**What you will do:** Go through the listing and copy each line that has the string "ГЛОНАСС" in it.
....
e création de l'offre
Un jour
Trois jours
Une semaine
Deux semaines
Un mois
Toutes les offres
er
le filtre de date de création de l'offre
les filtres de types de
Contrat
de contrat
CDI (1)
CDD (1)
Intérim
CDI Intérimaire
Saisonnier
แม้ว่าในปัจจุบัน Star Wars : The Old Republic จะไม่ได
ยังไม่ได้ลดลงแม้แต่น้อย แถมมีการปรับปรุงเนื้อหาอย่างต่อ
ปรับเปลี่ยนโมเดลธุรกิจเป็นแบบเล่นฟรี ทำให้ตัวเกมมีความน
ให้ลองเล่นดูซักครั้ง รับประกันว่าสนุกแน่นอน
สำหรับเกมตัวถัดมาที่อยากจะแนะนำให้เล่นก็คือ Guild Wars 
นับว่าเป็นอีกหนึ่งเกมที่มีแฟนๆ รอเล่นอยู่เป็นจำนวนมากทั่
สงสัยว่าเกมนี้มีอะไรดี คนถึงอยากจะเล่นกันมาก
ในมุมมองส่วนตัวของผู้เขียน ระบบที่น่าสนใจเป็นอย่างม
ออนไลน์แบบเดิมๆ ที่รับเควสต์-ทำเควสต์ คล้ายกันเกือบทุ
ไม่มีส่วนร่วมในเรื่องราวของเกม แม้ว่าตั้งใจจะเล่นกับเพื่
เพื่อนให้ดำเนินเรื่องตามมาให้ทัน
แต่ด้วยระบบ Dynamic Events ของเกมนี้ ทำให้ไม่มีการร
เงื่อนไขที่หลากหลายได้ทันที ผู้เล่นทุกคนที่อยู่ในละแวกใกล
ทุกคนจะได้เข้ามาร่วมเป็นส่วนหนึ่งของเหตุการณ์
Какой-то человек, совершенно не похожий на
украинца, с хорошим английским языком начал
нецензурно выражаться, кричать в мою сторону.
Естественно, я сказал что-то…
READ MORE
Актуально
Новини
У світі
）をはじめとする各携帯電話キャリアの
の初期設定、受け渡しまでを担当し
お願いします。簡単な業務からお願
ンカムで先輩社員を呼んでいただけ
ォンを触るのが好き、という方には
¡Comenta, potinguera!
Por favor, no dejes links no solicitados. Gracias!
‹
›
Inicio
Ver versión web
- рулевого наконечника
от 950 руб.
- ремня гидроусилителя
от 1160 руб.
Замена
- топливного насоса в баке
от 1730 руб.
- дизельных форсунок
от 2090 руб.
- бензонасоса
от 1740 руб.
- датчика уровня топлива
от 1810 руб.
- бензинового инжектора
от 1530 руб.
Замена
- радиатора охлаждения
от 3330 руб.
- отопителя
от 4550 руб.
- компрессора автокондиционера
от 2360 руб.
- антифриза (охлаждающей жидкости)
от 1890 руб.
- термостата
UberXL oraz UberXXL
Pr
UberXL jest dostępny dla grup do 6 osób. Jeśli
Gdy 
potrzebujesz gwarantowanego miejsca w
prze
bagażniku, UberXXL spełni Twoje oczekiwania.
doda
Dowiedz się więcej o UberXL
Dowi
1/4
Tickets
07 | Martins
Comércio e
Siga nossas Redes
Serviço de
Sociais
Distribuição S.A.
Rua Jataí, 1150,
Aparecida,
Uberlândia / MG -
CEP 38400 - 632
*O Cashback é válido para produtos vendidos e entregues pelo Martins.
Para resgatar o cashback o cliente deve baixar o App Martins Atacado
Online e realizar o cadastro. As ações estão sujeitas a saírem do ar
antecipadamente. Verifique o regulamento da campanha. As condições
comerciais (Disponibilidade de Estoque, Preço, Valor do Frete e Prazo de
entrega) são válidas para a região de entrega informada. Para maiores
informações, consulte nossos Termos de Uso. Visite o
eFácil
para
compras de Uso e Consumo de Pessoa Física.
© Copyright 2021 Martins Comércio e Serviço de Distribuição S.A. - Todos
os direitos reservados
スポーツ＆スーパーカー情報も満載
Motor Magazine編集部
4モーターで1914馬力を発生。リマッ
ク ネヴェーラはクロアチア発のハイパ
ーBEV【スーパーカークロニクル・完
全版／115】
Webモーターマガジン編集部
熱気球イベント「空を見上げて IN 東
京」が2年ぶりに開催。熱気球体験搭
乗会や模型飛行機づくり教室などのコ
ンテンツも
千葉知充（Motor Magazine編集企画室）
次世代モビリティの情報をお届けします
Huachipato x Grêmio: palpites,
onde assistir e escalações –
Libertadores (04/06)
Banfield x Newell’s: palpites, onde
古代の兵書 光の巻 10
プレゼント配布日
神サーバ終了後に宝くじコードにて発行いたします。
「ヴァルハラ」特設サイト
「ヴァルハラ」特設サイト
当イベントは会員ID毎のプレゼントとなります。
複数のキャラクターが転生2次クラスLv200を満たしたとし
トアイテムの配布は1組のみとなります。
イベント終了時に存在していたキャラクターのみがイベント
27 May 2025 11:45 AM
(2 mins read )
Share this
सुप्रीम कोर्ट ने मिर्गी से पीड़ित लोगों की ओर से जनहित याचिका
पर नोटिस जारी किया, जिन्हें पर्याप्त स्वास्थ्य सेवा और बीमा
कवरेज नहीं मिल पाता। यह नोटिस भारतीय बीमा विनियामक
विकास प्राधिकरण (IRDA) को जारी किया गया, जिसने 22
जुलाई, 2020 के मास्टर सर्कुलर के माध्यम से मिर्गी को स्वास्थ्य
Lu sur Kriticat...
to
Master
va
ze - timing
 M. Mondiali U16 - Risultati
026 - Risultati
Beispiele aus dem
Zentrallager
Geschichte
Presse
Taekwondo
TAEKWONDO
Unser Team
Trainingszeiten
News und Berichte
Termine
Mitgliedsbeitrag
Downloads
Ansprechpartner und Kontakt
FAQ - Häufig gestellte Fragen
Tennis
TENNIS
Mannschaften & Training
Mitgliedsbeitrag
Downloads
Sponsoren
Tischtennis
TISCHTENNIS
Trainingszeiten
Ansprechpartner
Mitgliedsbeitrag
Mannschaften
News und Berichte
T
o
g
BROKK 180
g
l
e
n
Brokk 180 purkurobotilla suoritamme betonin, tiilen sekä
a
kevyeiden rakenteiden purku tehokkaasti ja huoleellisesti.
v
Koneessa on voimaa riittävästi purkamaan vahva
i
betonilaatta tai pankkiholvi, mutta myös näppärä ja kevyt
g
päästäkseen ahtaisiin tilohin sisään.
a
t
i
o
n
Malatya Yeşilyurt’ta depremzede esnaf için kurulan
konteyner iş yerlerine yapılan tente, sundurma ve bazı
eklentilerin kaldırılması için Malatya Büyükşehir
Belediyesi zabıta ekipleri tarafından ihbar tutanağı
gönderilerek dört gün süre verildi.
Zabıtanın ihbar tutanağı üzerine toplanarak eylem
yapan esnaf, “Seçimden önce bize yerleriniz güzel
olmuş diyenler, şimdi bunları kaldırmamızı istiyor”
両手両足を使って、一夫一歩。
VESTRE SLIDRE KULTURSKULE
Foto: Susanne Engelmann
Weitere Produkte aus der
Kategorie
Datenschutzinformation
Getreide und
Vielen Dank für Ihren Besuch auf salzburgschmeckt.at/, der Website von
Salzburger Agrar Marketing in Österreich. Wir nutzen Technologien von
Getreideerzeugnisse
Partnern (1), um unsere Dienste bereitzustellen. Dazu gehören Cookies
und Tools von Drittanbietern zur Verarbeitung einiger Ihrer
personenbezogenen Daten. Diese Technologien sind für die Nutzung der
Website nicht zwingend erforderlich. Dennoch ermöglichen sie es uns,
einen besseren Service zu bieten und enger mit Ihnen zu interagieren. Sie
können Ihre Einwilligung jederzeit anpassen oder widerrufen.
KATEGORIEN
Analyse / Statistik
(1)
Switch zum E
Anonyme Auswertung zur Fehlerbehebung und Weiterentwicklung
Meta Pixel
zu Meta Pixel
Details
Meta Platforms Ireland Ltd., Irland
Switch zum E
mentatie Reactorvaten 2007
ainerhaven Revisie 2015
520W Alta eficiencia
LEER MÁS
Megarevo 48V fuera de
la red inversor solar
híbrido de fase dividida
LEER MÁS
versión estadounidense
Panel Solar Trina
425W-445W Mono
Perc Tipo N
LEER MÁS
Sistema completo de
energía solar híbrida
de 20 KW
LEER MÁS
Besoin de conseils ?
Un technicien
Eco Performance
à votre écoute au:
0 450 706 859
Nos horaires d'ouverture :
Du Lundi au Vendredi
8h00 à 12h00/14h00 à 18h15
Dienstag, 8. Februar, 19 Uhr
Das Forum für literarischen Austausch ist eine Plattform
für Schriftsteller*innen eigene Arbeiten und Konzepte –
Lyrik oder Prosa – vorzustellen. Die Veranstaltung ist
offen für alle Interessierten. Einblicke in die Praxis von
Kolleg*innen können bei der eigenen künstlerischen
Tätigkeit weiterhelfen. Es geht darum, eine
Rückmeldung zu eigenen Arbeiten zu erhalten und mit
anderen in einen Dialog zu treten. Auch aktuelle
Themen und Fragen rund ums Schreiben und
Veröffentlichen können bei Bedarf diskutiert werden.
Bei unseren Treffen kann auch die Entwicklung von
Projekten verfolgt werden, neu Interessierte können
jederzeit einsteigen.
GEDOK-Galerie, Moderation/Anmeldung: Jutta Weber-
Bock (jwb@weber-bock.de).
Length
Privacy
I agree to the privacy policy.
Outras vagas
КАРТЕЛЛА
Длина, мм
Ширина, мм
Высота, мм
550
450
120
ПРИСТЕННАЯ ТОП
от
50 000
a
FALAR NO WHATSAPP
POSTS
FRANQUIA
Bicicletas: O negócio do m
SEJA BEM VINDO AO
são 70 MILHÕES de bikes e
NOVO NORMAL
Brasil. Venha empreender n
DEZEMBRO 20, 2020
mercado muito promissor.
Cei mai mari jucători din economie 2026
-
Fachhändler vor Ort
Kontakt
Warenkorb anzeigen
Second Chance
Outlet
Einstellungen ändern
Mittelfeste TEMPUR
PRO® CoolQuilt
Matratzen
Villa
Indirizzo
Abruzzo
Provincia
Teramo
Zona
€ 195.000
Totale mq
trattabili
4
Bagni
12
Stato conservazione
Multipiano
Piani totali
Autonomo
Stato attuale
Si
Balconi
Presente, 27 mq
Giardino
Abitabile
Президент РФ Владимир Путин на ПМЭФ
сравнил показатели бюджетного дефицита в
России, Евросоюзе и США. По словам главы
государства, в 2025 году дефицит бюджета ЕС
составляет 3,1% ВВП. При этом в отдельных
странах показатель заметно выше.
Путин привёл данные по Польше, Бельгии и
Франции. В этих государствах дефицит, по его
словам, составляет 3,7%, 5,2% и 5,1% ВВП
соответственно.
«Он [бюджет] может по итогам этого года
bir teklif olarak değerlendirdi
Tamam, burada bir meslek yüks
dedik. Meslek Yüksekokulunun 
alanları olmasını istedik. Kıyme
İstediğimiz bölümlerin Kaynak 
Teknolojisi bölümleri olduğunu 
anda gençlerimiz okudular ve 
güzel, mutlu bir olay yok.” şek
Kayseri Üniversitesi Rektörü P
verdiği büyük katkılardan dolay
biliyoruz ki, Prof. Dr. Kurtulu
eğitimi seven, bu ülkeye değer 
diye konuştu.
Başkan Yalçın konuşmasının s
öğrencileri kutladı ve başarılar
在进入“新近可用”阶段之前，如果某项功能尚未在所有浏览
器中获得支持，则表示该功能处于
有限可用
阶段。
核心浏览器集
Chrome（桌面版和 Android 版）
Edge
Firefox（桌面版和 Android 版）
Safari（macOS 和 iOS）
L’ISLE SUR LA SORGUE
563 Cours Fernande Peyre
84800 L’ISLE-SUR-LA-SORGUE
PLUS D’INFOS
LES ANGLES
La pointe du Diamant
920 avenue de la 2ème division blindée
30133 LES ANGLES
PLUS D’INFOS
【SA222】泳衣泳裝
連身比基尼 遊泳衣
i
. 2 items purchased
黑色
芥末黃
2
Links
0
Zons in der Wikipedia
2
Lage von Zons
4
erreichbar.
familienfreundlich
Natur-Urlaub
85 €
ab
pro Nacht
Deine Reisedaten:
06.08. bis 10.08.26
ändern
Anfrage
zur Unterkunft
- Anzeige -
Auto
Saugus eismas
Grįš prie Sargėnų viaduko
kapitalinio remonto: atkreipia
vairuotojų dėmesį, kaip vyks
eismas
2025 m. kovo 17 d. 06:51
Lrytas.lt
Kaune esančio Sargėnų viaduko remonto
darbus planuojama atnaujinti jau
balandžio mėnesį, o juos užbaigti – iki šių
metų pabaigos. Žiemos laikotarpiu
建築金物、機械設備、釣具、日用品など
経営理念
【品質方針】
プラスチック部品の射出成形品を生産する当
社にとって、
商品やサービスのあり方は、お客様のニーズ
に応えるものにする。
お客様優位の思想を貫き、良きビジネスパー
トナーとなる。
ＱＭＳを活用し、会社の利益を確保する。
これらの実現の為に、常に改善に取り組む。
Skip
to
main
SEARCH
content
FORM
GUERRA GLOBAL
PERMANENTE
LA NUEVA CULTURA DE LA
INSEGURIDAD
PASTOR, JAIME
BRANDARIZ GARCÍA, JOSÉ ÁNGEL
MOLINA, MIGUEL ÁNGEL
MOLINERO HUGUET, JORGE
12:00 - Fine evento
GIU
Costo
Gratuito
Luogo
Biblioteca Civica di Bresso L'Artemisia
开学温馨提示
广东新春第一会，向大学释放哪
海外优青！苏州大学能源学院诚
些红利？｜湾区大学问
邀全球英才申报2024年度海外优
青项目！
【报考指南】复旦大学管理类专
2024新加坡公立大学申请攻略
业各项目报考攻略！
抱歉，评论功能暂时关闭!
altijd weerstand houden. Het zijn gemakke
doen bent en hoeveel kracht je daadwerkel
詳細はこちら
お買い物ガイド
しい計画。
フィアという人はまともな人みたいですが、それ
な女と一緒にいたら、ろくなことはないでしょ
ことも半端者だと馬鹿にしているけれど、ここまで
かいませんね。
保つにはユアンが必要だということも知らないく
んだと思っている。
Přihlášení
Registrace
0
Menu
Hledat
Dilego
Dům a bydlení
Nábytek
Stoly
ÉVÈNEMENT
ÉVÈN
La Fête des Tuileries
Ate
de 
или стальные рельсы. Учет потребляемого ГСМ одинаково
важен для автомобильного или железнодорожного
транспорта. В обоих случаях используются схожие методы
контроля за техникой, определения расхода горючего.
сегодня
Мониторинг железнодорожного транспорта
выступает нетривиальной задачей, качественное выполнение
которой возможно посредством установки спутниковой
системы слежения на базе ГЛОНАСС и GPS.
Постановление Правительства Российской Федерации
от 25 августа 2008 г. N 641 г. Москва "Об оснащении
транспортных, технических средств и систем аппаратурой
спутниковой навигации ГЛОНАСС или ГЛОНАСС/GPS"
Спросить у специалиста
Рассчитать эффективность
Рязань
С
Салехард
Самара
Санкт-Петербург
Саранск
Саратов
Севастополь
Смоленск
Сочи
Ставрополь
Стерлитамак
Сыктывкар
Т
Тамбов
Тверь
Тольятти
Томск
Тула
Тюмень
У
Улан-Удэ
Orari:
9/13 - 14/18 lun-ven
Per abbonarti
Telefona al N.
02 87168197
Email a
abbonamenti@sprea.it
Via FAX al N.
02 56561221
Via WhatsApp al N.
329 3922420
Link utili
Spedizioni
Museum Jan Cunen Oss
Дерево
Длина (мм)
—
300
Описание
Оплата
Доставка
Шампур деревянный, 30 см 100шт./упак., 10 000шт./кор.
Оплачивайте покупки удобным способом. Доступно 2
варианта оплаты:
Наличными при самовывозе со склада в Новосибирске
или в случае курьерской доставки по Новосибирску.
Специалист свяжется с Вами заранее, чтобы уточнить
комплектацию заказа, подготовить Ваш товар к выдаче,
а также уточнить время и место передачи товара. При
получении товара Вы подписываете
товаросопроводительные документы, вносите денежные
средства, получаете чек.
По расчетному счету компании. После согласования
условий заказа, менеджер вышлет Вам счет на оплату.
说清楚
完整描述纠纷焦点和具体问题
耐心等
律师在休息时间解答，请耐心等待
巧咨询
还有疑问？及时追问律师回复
....
**Exercise result:**
системы слежения на базе ГЛОНАСС и GPS.
спутниковой навигации ГЛОНАСС или ГЛОНАСС/GPS"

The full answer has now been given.